**What is needed**
Say how many lines below contain the word "years". The number is the entire reply.

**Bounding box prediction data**
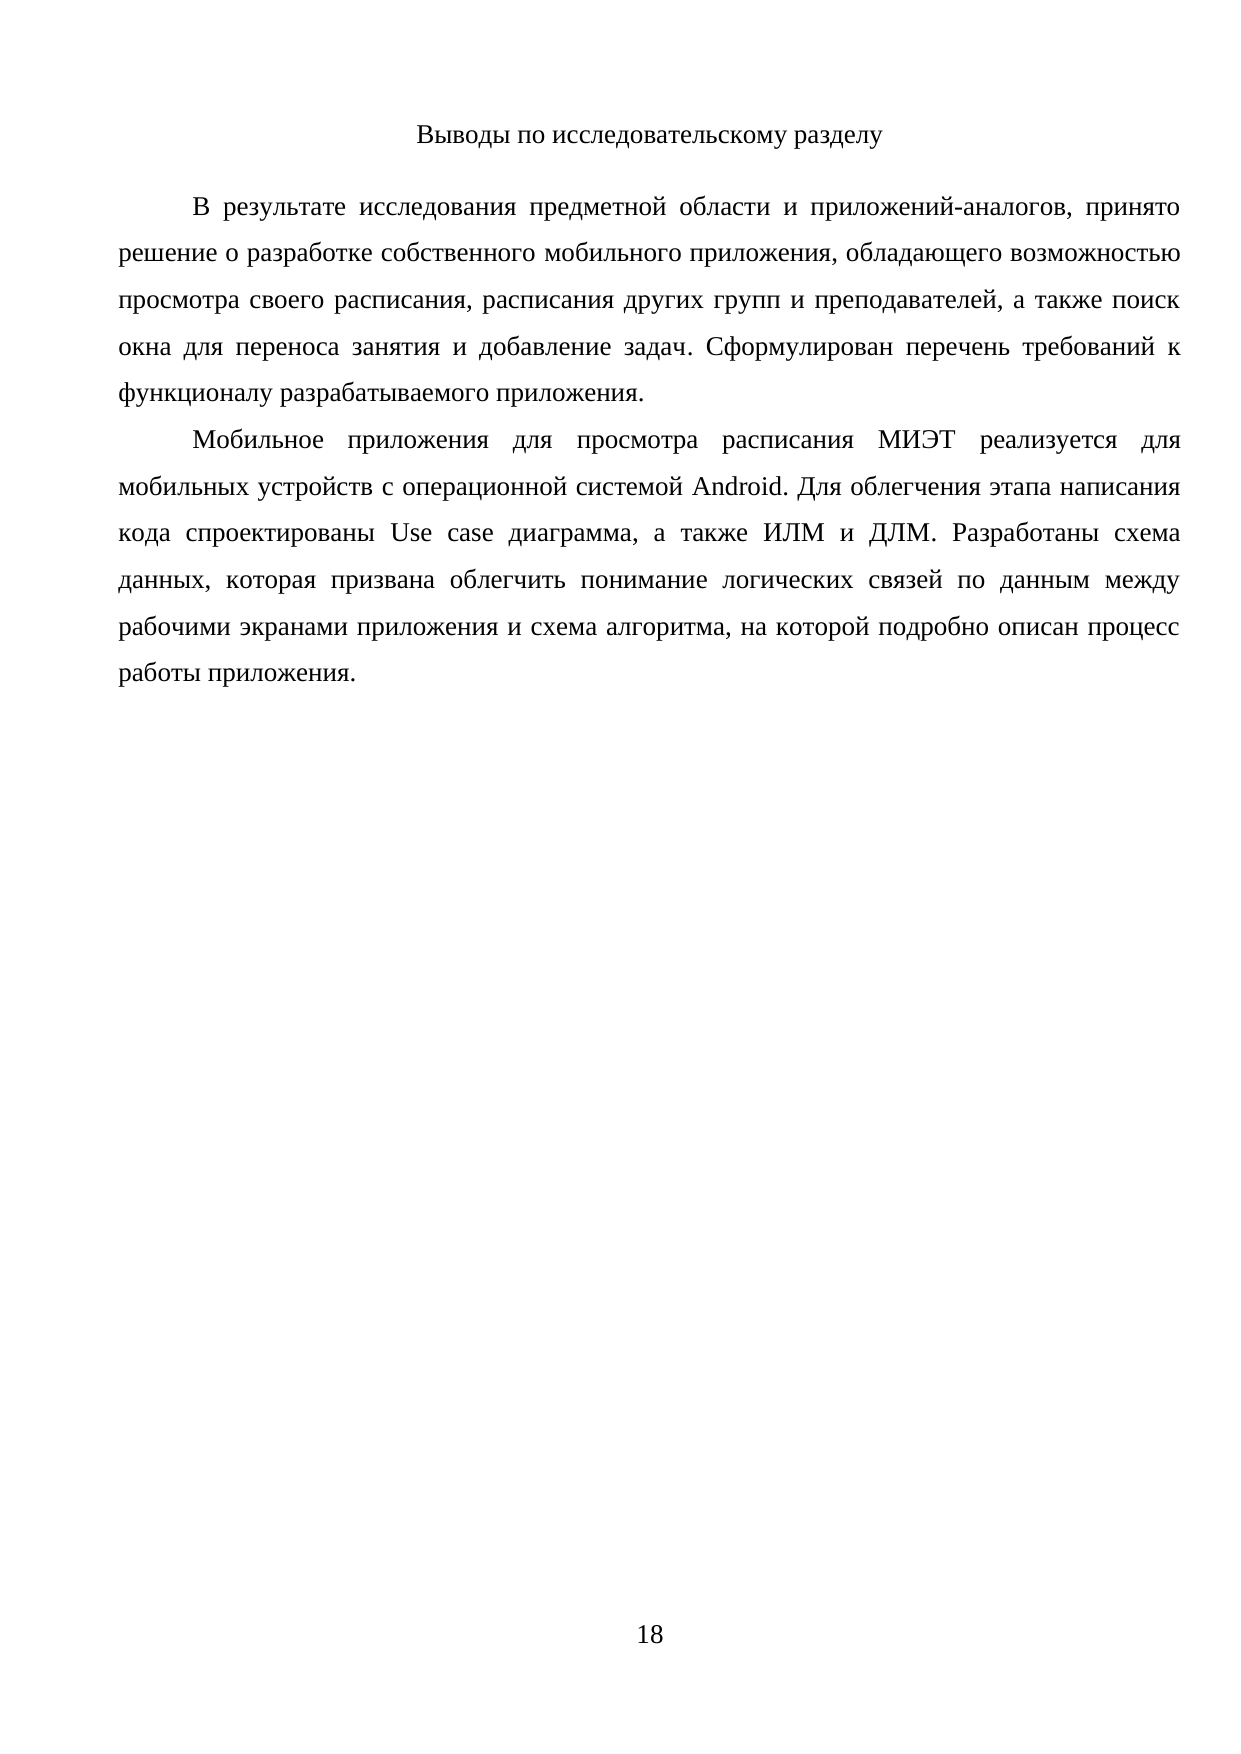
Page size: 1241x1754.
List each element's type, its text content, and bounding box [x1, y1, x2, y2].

text Мобильное приложения для просмотра расписания МИЭТ реализуется для мобильных устройств c операционной системой Android. Для облегчения этапа написания кода спроектированы Use case диаграмма, а также ИЛМ и ДЛМ. Разработаны схема данных, которая призвана облегчить понимание логических связей по данным между рабочими экранами приложения и схема алгоритма, на которой подробно описан процесс работы приложения. [118, 423, 1181, 688]
text В результате исследования предметной области и приложений-аналогов, принято решение о разработке собственного мобильного приложения, обладающего возможностью просмотра своего расписания, расписания других групп и преподавателей, а также поиск окна для переноса занятия и добавление задач. Сформулирован перечень требований к функционалу разрабатываемого приложения. [118, 190, 1181, 408]
subtitle Выводы по исследовательскому разделу [118, 118, 1181, 149]
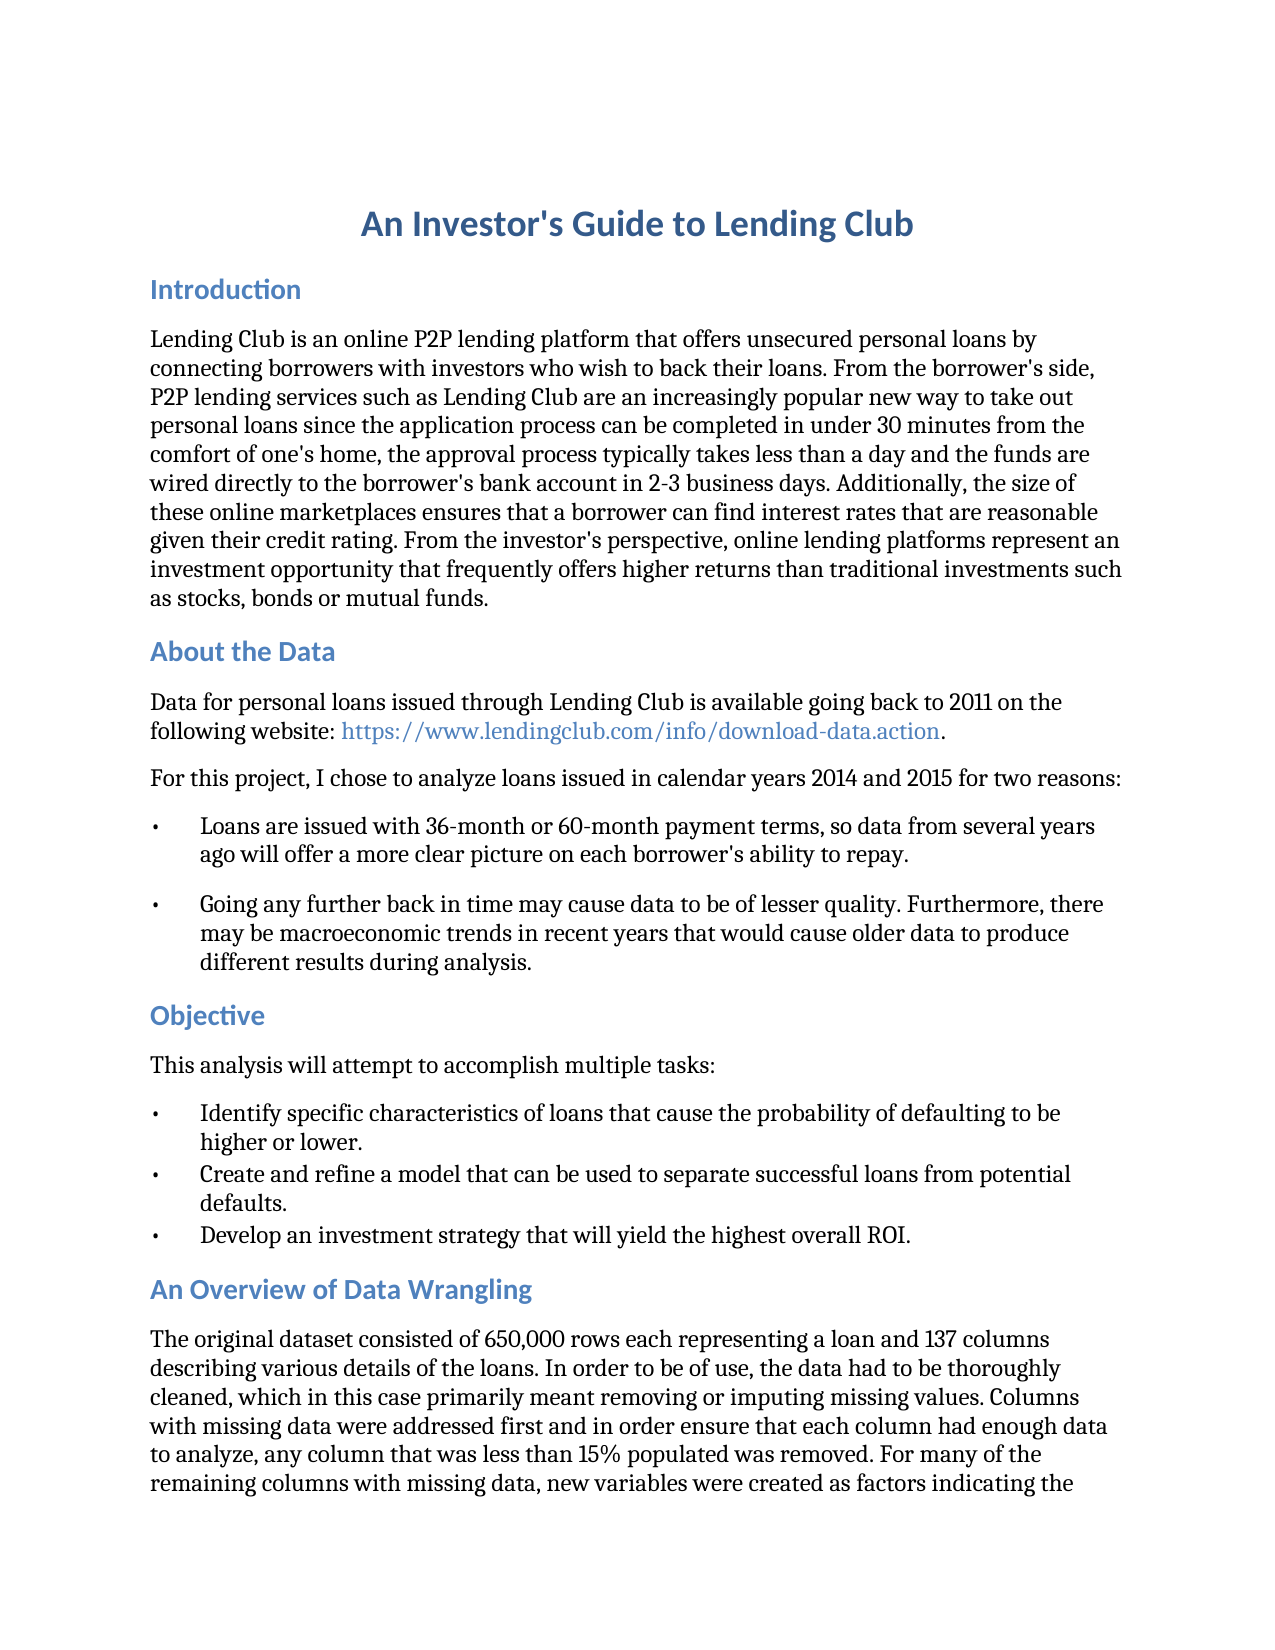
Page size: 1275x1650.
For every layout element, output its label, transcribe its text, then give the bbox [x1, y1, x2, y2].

list Going any further back in time may cause data to be of lesser quality. Furthermore, there may be macroeconomic trends in recent years that would cause older data to produce different results during analysis. [150, 890, 1125, 976]
text For this project, I chose to analyze loans issued in calendar years 2014 and 2015 for two reasons: [150, 764, 1125, 793]
subtitle An Overview of Data Wrangling [150, 1271, 1125, 1307]
title An Investor's Guide to Lending Club [150, 200, 1125, 246]
subtitle About the Data [150, 633, 1125, 669]
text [150, 1325, 1125, 1498]
list Loans are issued with 36-month or 60-month payment terms, so data from several years ago will offer a more clear picture on each borrower's ability to repay. [150, 812, 1125, 869]
subtitle Introduction [150, 271, 1125, 306]
list Develop an investment strategy that will yield the highest overall ROI. [150, 1221, 1125, 1250]
text Lending Club is an online P2P lending platform that offers unsecured personal loans by connecting borrowers with investors who wish to back their loans. From the borrower's side, P2P lending services such as Lending Club are an increasingly popular new way to take out personal loans since the application process can be completed in under 30 minutes from the comfort of one's home, the approval process typically takes less than a day and the funds are wired directly to the borrower's bank account in 2-3 business days. Additionally, the size of these online marketplaces ensures that a borrower can find interest rates that are reasonable given their credit rating. From the investor's perspective, online lending platforms represent an investment opportunity that frequently offers higher returns than traditional investments such as stocks, bonds or mutual funds. [150, 325, 1125, 613]
subtitle Objective [150, 997, 1125, 1033]
text Data for personal loans issued through Lending Club is available going back to 2011 on the following website: https://www.lendingclub.com/info/download-data.action. [150, 688, 1125, 745]
text This analysis will attempt to accomplish multiple tasks: [150, 1051, 1125, 1080]
list Identify specific characteristics of loans that cause the probability of defaulting to be higher or lower. [150, 1099, 1125, 1156]
list Create and refine a model that can be used to separate successful loans from potential defaults. [150, 1160, 1125, 1218]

**Solution for this problem**
3